A mysterious gap where there should be planets
Of the more than 5,000 exoplanets discovered by NASA, there are plenty of super-Earths (up to 1.6 times the width of our planet) and plenty of sub-Neptunian planets (about two to four times the diameter of Earth), but hardly any planets in between. .
“Exoplanet scientists have enough data now to say that this gap is not just a fluke. There is something going on that prevents planets from reaching and/or remaining at this size,” Jesse Christiansen, a research scientist at the California Institute of Technology and science lead for NASA’s exoplanet archive, said. In a press release on Wednesday.
Scientists believe this is because some of the sub-Neptunian planets are shrinking, losing their atmosphere and accelerating across the size gap until they become as small as giant Earths.
Christiansen’s latest research suggests that these worlds are shrinking because radiation from the planets’ cores pushes their atmospheres out into space.
the StadyA study published in The Astronomical Journal on Wednesday may solve the mystery of missing exoplanets.
The planets themselves may be pushing their atmospheres apart
Shrinking exoplanets may lack the mass (and thus gravity) to keep their atmospheres close.
However, the exact mechanism of atmospheric loss remains unclear.
The new study supports one hypothesis that scientists call “basic energy mass loss,” according to the release.
Losing mass with core energy is not a trendy new workout plan. This happens when the planet’s core emits radiation that pushes its atmosphere from below, causing it to separate from the planet over time, according to the release.
The other hypothesis, called photoevaporation, says that the planet’s atmosphere is dissipated by the radiation of its host star.
But photoevaporation is thought to occur when the planet is 100 million years old, and mass loss from fundamental energy could occur closer to the planet’s billionth birthday, according to the statement.
To test both hypotheses, Christiansen’s team looked at data from NASA’s retired Kepler space telescope.
They examined star clusters more than 100 million years old.

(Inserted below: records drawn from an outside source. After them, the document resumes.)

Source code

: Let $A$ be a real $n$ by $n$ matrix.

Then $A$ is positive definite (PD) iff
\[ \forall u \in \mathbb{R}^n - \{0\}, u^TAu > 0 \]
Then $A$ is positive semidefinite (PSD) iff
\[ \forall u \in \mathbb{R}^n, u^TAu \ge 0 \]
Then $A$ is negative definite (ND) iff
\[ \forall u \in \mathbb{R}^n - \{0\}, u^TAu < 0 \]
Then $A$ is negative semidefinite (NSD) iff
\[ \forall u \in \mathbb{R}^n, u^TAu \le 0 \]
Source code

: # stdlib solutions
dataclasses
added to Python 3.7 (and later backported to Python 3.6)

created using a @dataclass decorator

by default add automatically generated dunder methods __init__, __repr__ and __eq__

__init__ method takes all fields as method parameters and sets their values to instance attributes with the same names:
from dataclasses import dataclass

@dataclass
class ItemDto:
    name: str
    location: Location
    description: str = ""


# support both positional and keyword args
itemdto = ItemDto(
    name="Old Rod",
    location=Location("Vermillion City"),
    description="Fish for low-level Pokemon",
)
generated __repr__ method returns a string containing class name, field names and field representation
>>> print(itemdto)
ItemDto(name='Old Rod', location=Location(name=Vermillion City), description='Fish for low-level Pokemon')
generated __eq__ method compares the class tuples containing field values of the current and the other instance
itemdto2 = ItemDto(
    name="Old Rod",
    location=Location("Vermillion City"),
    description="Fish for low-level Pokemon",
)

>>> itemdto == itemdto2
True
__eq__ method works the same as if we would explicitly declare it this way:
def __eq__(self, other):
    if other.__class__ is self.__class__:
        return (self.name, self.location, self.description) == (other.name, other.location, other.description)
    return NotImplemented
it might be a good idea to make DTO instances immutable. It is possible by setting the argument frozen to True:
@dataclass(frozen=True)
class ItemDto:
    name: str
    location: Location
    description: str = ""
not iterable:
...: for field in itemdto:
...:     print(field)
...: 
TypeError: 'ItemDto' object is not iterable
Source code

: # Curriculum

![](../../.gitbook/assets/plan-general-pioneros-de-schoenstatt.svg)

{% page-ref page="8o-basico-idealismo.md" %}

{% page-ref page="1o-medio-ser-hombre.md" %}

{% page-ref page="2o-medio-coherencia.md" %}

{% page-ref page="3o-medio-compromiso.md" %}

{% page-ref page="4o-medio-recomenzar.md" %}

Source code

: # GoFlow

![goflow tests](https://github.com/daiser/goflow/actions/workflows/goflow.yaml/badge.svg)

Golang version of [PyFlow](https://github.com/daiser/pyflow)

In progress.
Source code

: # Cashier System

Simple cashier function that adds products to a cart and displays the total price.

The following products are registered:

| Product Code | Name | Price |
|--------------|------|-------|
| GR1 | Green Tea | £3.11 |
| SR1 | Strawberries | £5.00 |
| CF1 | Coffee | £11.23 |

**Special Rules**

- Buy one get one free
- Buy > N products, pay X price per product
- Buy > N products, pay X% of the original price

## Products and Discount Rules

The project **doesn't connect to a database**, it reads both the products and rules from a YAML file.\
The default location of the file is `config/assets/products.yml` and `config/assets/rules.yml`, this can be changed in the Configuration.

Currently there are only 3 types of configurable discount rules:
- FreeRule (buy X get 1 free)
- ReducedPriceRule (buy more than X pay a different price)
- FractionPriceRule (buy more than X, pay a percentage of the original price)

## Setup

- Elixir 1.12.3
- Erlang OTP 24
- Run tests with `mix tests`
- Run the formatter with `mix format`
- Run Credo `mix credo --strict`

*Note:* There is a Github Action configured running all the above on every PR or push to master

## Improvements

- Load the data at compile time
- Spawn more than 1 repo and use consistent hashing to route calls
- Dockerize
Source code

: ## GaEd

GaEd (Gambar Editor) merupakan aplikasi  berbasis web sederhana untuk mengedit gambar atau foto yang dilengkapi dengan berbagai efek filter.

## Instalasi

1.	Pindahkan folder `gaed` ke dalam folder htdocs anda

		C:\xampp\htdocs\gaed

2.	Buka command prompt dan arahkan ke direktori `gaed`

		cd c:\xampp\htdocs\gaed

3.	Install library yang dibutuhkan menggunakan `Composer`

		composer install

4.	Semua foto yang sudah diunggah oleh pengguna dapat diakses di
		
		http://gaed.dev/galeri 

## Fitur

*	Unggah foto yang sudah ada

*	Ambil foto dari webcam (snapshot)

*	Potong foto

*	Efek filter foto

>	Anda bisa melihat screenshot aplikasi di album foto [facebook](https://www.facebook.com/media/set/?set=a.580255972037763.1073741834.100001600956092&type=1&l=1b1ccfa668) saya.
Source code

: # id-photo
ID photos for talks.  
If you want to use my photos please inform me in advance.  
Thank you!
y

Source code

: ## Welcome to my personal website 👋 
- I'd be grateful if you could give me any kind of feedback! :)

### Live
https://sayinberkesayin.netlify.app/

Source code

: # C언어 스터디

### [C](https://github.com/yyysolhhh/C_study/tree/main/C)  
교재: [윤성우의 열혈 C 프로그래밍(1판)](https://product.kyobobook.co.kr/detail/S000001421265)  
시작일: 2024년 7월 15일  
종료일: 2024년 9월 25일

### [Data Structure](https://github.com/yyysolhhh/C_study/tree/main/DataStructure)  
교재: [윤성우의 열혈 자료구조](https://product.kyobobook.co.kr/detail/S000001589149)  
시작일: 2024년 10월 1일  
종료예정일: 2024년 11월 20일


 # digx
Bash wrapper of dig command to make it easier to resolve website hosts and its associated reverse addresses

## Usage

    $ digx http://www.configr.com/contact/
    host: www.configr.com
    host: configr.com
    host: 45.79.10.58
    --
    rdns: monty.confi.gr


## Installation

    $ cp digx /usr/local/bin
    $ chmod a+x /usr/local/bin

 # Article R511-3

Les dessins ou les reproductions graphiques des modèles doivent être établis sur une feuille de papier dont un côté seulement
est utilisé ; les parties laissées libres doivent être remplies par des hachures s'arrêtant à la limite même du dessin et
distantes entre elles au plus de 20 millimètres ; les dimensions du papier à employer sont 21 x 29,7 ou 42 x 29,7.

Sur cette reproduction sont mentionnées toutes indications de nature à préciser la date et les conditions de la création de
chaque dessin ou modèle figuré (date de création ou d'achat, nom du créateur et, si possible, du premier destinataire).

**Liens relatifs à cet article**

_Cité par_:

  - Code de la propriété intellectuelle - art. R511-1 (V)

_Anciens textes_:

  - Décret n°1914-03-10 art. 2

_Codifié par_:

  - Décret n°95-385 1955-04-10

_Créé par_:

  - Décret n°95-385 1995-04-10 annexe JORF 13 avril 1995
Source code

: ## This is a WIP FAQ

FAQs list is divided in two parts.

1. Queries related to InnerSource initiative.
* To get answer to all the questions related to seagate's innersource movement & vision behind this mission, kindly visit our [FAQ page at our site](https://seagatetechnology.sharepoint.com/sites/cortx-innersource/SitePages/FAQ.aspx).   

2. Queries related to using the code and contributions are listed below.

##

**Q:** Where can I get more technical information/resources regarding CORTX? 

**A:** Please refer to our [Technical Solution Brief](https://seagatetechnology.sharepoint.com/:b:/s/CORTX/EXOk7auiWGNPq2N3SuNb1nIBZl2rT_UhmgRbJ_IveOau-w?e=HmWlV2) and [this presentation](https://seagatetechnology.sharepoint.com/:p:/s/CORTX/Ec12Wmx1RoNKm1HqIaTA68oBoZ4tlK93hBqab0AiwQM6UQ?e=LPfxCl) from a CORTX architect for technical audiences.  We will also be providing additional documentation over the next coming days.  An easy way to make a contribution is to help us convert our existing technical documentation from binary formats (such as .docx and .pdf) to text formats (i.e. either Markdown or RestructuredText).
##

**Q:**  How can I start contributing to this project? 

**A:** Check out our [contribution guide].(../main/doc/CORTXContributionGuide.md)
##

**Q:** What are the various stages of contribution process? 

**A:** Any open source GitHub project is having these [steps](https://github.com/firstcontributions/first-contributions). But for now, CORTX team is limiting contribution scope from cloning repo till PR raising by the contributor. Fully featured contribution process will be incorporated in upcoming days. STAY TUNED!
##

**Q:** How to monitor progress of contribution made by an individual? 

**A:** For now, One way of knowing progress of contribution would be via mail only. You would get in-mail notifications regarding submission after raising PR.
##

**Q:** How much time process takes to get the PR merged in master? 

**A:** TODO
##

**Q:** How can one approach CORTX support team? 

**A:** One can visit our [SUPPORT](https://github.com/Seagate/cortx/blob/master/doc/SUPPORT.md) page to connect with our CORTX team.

Because planets are thought to be about the same age as their host stars, planets in these clusters will be large enough to undergo photoevaporation, but not large enough to lose mass with central energy.
Scientists found that most of the planets there retained their atmospheres, making mass loss from core energy a more likely cause of eventual atmosphere loss.
“However, recent work suggests a continuous sequence of mass loss in which both processes are at work,” Christiansen wrote on Platform X, formerly known as Twitter, where he shared connection For a Harvard University evaluation published online in July.
So the mystery has not been solved yet.
Her work is far from over, Christiansen said in the release, especially since our understanding of exoplanets will evolve over time.